SqlBulkCopy lets you efficiently bulk
load a SQL Server table with data from
another source. The SqlBulkCopy class
can be used to write data only to SQL
Server tables. However, the data
source is not limited to SQL Server;
any data source can be used, as long
as the data can be loaded to a
DataTable instance or read with a
IDataReader instance. For this example
the file will contain roughly 1000
records, but this code can handle
large amounts of data.
This example first creates a DataTable and fills it with the data. This is kept in memory.
DataTable dt = new DataTable();
string line = null;
bool firstRow = true;
using (StreamReader sr = File.OpenText(#"c:\temp\table1.csv"))
{
while ((line = sr.ReadLine()) != null)
{
string[] data = line.Split(',');
if (data.Length > 0)
{
if (firstRow)
{
foreach (var item in data)
{
dt.Columns.Add(new DataColumn());
}
firstRow = false;
}
DataRow row = dt.NewRow();
row.ItemArray = data;
dt.Rows.Add(row);
}
}
}
Then we push the DataTable to the server in one go.
using (SqlConnection cn = new SqlConnection(ConfigurationManager.ConnectionStrings["ConsoleApplication3.Properties.Settings.daasConnectionString"].ConnectionString))
{
cn.Open();
using (SqlBulkCopy copy = new SqlBulkCopy(cn))
{
copy.ColumnMappings.Add(0, 0);
copy.ColumnMappings.Add(1, 1);
copy.ColumnMappings.Add(2, 2);
copy.ColumnMappings.Add(3, 3);
copy.ColumnMappings.Add(4, 4);
copy.DestinationTableName = "Censis";
copy.WriteToServer(dt);
}
}
One general tip on any relational database when doing a large number of inserts, or indeed any data change, is to drop the all your secondary indexes first then recreate them afterwards.
Why does this work? Well with secondary indexes the index data will be elsewhere on the disk than the data, so forcing at best an additional read/write update for each record written to the table per index. In fact it may be much worse than this as from time to time the database will decide it needs to carry out a more serious reorganisation operation on the index.

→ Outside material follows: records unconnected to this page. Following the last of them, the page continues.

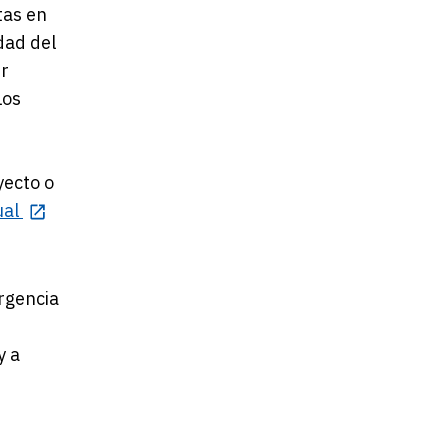
tas en
dad del
er
Los
yecto o
ual
ergencia
y a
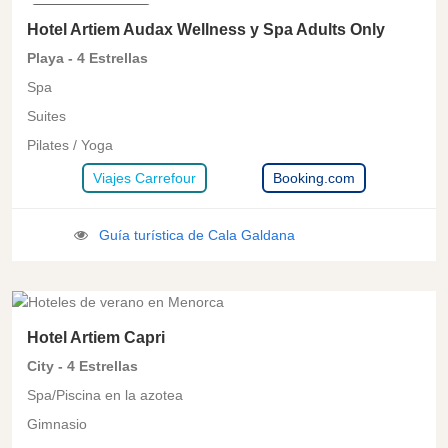
CALA GALDANA
Hotel Artiem Audax Wellness y Spa Adults Only
Playa - 4 Estrellas
Spa
Suites
Pilates / Yoga
Viajes Carrefour
Booking.com
Guía turística de Cala Galdana
MAHON
Hotel Artiem Capri
City - 4 Estrellas
Spa/Piscina en la azotea
Gimnasio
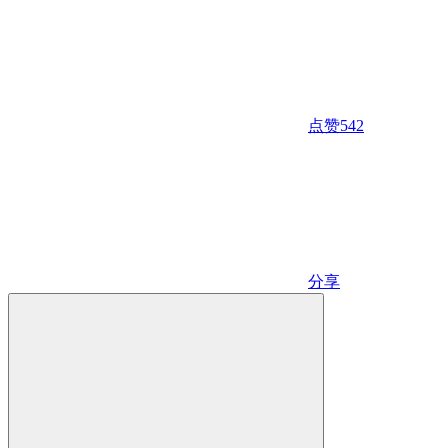
点赞
542
分享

When you recreate the index at the end of the insert run the database will perform just one full table scan to read and process the data. Not only do you end up with a better organised index on disk, but the total amount of work required will be less.
When is this worthwhile doing? That depends upon your database, index structure and other factors (such as if you have your indexes on a separate disk to your data) but my rule of thumb is to consider it if I am processing more than 10% of the records in a table of a million records or more - and then check with test inserts to see if it is worthwhile.
Of course on any particular database there will be specialist bulk insert routines, and you should also look at those.
FYI - looping through a record set and doing a million+ inserts on a relational DB, is the worst case scenario when loading a table. Some languages now offer record-set objects. For fastest performance SMINK is right, use BULK INSERT. Millions of rows loaded in minutes, rather than hours. Orders of magnitude faster than any other method.
As an example, I worked on a eCommerce project, that required a product list refresh each night. 100,000 rows inserted into a high-end Oracle DB, took 10 hours. If I remember correctly the top speed to when doing row-by-row inserts is aprox 10 recs/sec. Painful slow and completely unnecessary. With bulk insert - 100K rows should take less than a minute.
Hope this helps.
Where the data come from? Could you run a bulk insert? If so, that is the best option you could take.